▶ Action item
Look through the records below, and whenever a line contains "DataWidth", copy it.

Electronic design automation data

Content starts

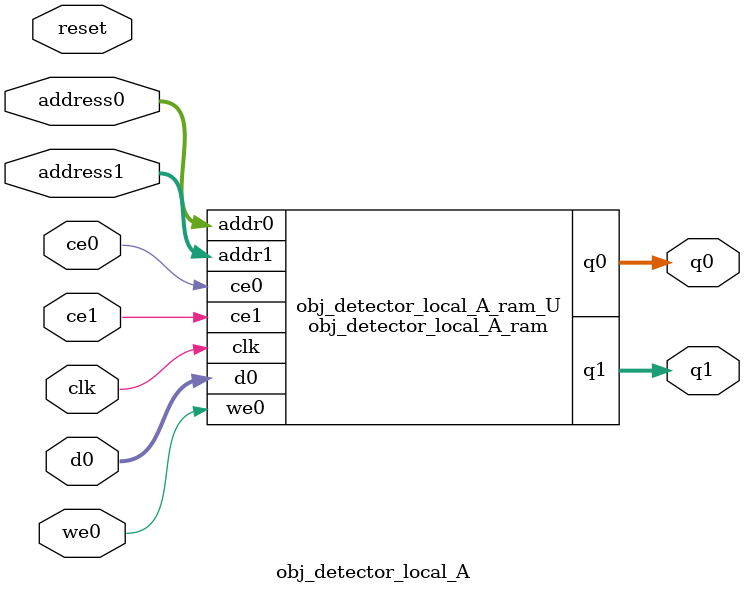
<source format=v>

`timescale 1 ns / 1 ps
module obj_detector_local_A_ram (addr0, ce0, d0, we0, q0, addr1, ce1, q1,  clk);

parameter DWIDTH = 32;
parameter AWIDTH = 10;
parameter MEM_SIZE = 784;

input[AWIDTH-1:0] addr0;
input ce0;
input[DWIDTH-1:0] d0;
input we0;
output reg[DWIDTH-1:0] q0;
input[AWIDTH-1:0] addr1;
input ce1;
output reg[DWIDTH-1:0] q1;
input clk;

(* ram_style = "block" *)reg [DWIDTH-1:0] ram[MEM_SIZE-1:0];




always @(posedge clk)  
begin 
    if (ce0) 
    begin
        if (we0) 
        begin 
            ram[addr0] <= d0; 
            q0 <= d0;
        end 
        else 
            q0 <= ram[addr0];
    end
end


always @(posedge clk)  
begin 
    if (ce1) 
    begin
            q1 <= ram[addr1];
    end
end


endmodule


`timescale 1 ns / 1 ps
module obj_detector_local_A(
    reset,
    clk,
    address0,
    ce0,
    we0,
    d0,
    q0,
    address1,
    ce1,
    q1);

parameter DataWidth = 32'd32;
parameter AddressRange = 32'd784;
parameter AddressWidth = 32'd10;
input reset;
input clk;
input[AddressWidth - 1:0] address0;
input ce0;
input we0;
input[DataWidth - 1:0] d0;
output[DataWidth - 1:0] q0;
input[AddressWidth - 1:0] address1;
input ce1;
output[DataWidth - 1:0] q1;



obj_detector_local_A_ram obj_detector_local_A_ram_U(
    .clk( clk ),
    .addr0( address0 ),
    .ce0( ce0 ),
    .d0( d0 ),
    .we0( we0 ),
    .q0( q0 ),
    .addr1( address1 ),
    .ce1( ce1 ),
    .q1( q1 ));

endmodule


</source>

Content ends
Content starts

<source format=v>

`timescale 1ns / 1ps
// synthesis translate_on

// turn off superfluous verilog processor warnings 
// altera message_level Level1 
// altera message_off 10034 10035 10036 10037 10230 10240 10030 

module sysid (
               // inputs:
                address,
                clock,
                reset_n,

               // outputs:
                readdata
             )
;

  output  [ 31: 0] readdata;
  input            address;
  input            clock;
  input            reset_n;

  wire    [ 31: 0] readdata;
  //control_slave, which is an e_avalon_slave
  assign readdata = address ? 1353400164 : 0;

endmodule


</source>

Content ends

▶ Solution to this task
parameter DataWidth = 32'd32;
input[DataWidth - 1:0] d0;
output[DataWidth - 1:0] q0;
output[DataWidth - 1:0] q1;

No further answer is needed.